What is expected → Would you go through the records below and copy each line with the string "this"?

Data for the task →
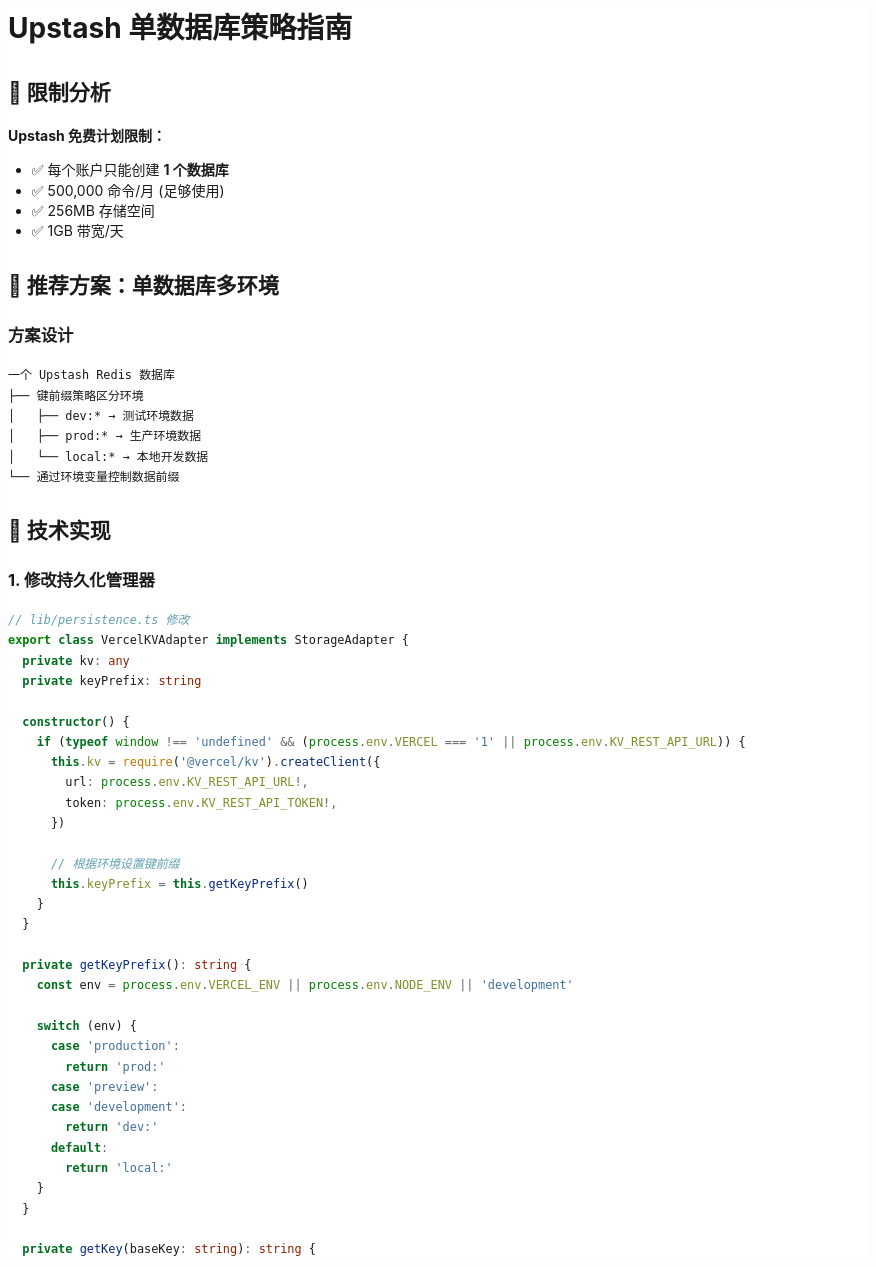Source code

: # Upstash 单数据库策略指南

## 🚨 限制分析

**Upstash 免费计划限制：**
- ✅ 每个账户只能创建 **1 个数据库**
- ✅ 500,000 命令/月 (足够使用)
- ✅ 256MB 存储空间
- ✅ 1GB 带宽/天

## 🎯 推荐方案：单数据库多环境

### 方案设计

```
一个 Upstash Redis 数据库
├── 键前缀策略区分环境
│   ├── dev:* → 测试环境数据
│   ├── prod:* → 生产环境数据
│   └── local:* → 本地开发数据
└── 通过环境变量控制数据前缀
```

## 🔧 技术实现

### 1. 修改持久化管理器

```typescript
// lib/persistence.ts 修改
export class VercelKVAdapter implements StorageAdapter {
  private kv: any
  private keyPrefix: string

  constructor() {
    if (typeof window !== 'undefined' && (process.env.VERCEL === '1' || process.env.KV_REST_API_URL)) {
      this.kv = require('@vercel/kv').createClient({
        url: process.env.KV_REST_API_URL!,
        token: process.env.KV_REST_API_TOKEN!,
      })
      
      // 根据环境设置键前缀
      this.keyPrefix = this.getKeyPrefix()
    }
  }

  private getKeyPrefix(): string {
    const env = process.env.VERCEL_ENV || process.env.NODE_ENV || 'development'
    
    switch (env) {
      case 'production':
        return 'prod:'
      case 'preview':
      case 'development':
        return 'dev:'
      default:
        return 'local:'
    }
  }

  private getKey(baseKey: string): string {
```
...
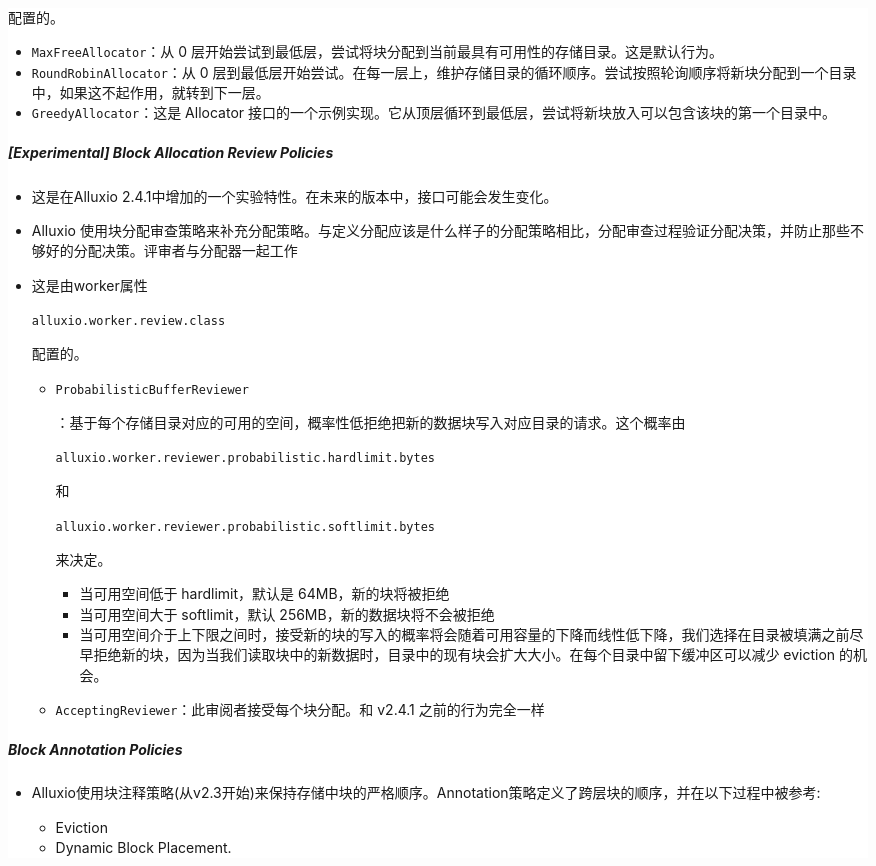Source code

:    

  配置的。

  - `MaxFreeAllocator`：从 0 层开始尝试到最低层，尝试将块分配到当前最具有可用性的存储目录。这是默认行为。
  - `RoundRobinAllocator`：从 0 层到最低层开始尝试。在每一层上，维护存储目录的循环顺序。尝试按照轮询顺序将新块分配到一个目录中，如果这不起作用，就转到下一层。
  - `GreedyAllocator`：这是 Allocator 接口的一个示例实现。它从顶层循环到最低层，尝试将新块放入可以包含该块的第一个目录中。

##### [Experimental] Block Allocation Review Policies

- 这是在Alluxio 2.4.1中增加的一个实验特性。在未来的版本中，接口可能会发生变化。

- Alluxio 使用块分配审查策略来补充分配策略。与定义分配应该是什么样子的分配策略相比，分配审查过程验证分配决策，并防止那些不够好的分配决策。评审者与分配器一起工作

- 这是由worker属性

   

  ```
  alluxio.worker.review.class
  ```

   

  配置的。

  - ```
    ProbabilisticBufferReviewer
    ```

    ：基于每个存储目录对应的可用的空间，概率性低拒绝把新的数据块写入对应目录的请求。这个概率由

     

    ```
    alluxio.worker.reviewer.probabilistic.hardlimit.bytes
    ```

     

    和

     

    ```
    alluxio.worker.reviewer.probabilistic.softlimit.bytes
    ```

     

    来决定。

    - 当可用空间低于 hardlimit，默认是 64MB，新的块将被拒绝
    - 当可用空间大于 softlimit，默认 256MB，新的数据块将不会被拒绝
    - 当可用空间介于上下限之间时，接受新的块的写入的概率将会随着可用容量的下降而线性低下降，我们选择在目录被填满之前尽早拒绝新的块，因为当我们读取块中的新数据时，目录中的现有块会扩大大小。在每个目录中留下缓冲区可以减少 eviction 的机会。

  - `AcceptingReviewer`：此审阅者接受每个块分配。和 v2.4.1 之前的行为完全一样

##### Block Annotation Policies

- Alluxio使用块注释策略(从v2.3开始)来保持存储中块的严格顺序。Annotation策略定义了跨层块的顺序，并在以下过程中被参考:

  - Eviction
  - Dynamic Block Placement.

Written solution →
      this.kv = require('@vercel/kv').createClient({
      this.keyPrefix = this.getKeyPrefix()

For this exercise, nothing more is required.